# [Task brief]
Format the data below as a numbered list, one line per item, omitting blank lines and leaving out the pictures.

[Dataset records]

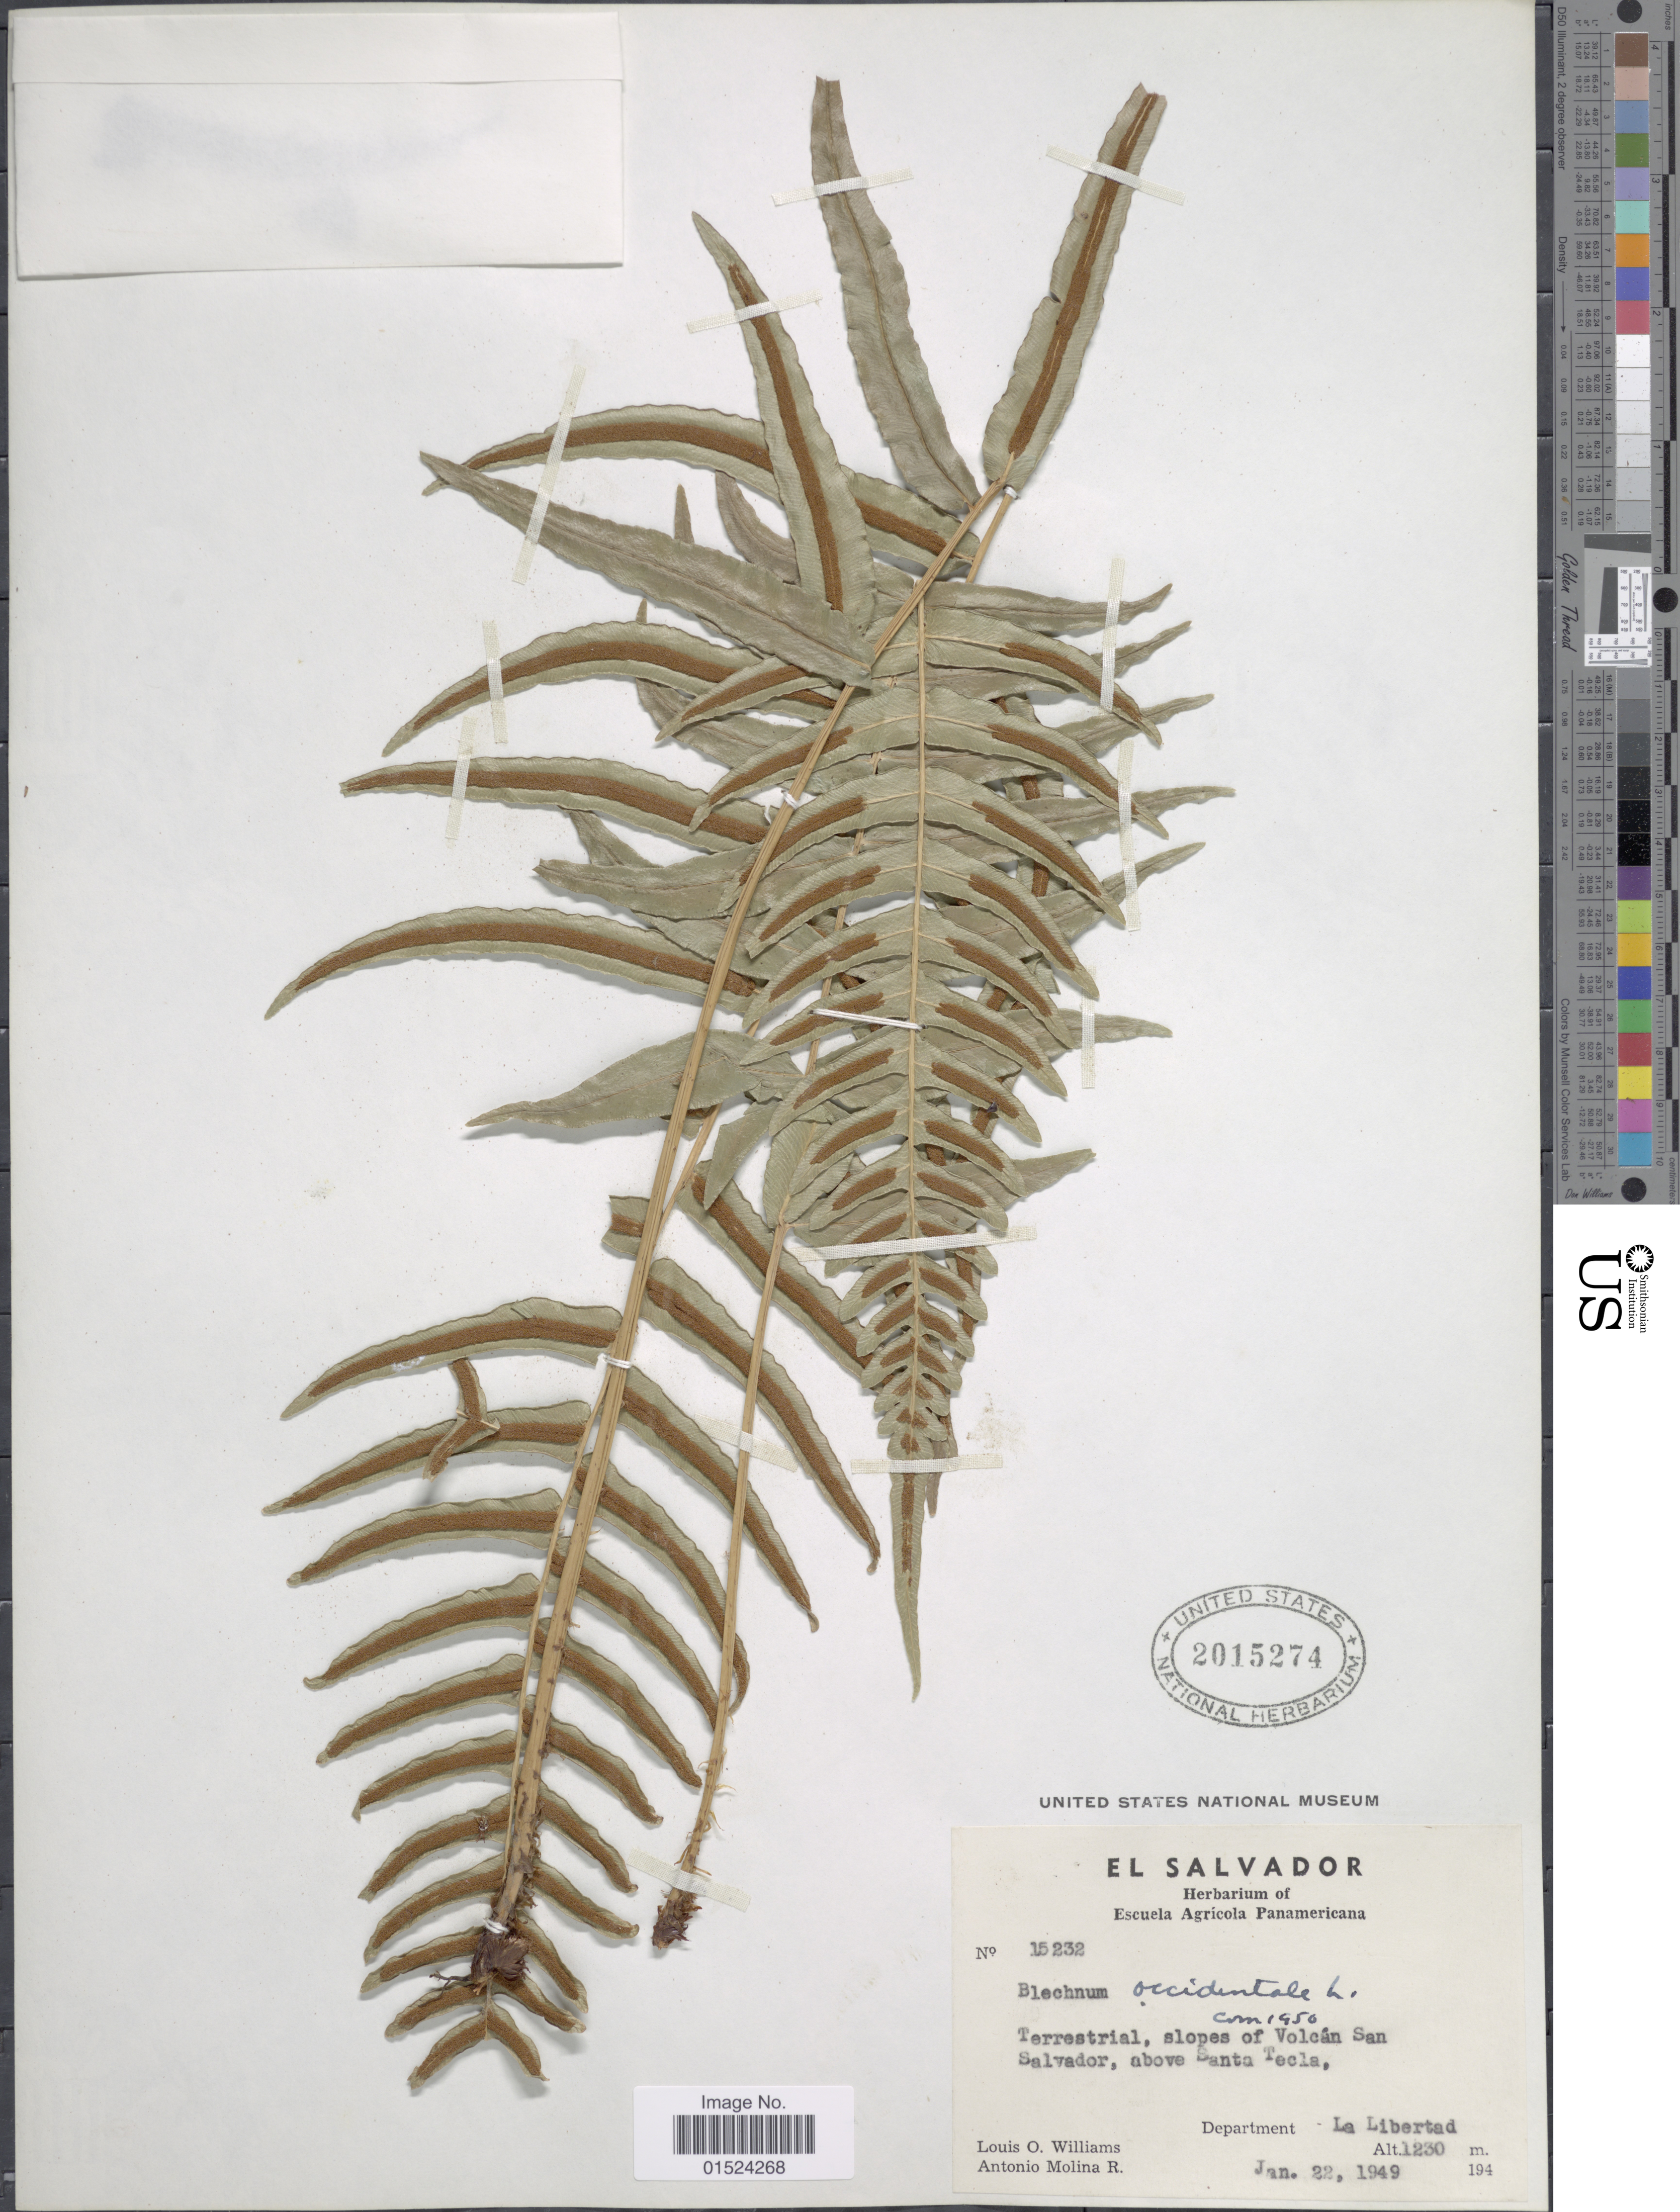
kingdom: Plantae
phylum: Tracheophyta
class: Polypodiopsida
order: Polypodiales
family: Blechnaceae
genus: Blechnum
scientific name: Blechnum occidentale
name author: L.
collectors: L. O. Williams & A. Molina R.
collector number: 15232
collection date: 1949-01-22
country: El Salvador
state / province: La Libertad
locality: Terrestrial, slopes of Volcan San Salvador, above Santa Tecla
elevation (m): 1230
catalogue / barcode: US 20015274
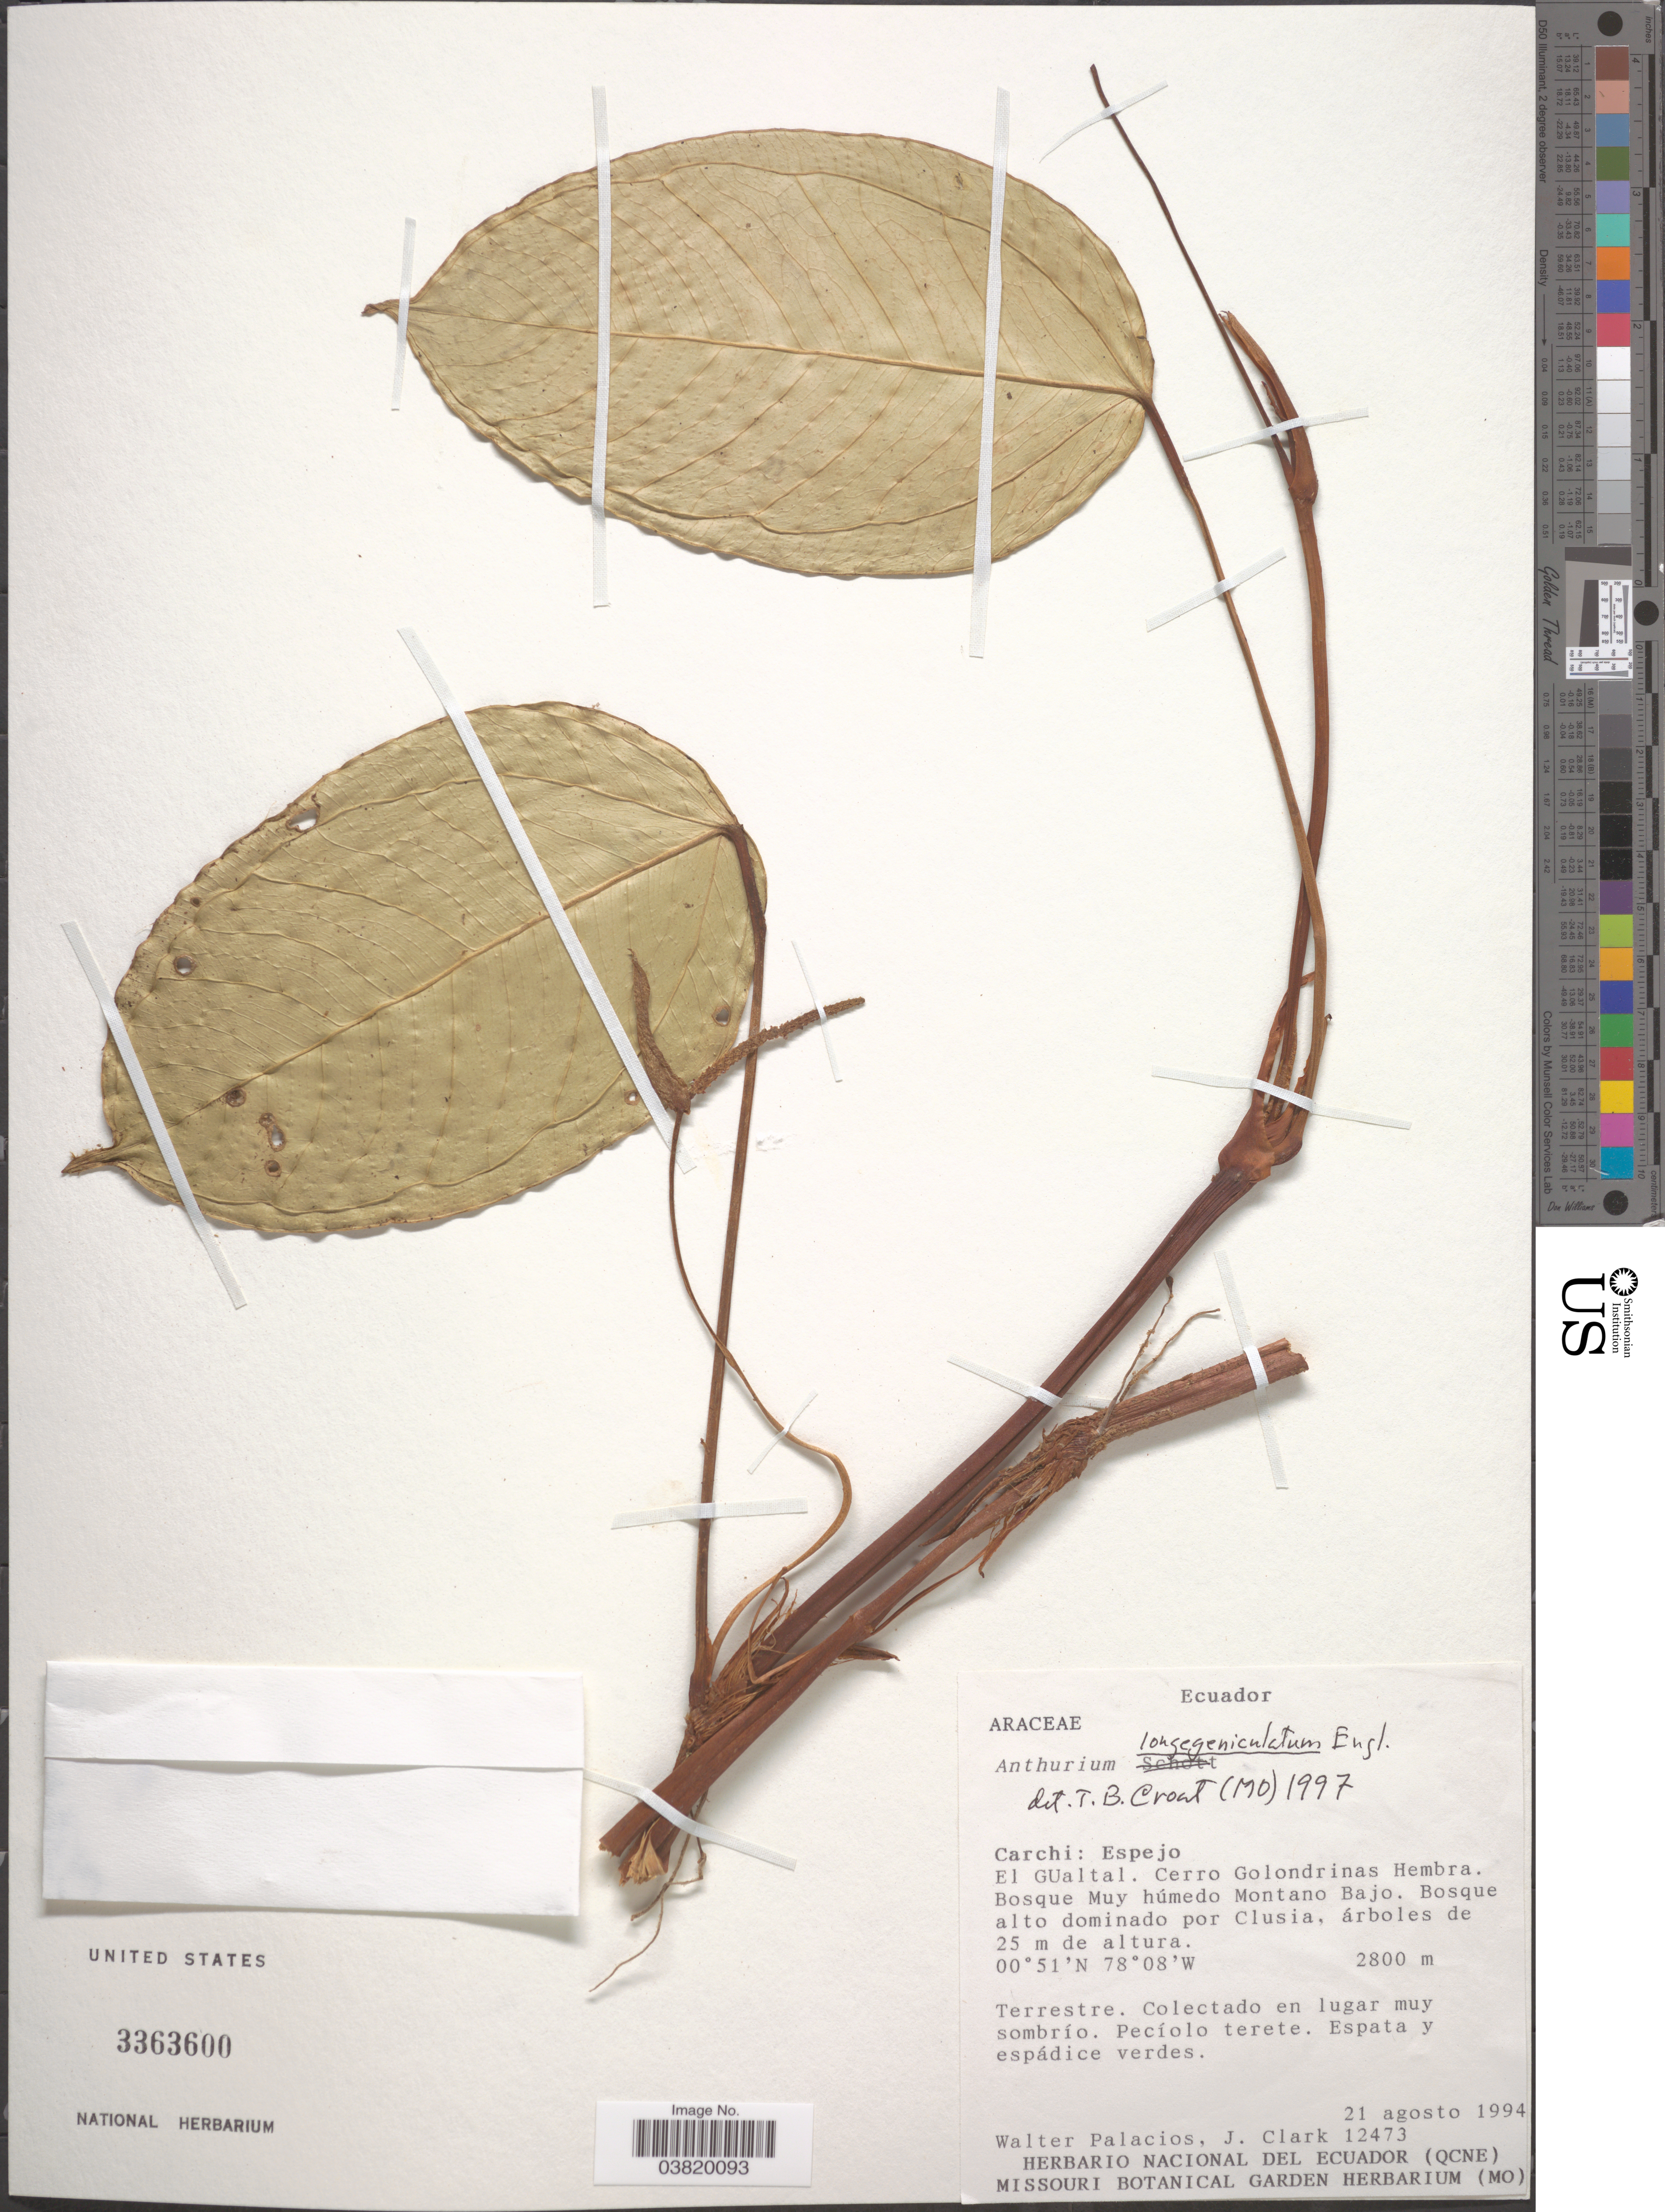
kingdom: Plantae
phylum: Tracheophyta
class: Liliopsida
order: Alismatales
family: Araceae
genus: Anthurium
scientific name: Anthurium longegeniculatum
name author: Engl.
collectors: W. Palacios & J. L. Clark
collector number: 12473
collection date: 1994-08-27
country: Ecuador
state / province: Carchi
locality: Espejo. El Gualtal. Cerro Golondrinas Hembra. Bosque Muy húmedo Montano Bajo. Bosque alto dominando por Clusia.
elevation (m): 2800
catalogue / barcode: US 3363600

# [The response]
1. kingdom: Plantae
2. phylum: Tracheophyta
3. class: Polypodiopsida
4. order: Polypodiales
5. family: Blechnaceae
6. genus: Blechnum
7. scientific name: Blechnum occidentale
8. name author: L.
9. collectors: L. O. Williams & A. Molina R.
10. collector number: 15232
11. collection date: 1949-01-22
12. country: El Salvador
13. state / province: La Libertad
14. locality: Terrestrial, slopes of Volcan San Salvador, above Santa Tecla
15. elevation (m): 1230
16. catalogue / barcode: US 20015274
17. kingdom: Plantae
18. phylum: Tracheophyta
19. class: Liliopsida
20. order: Alismatales
21. family: Araceae
22. genus: Anthurium
23. scientific name: Anthurium longegeniculatum
24. name author: Engl.
25. collectors: W. Palacios & J. L. Clark
26. collector number: 12473
27. collection date: 1994-08-27
28. country: Ecuador
29. state / province: Carchi
30. locality: Espejo. El Gualtal. Cerro Golondrinas Hembra. Bosque Muy húmedo Montano Bajo. Bosque alto dominando por Clusia.
31. elevation (m): 2800
32. catalogue / barcode: US 3363600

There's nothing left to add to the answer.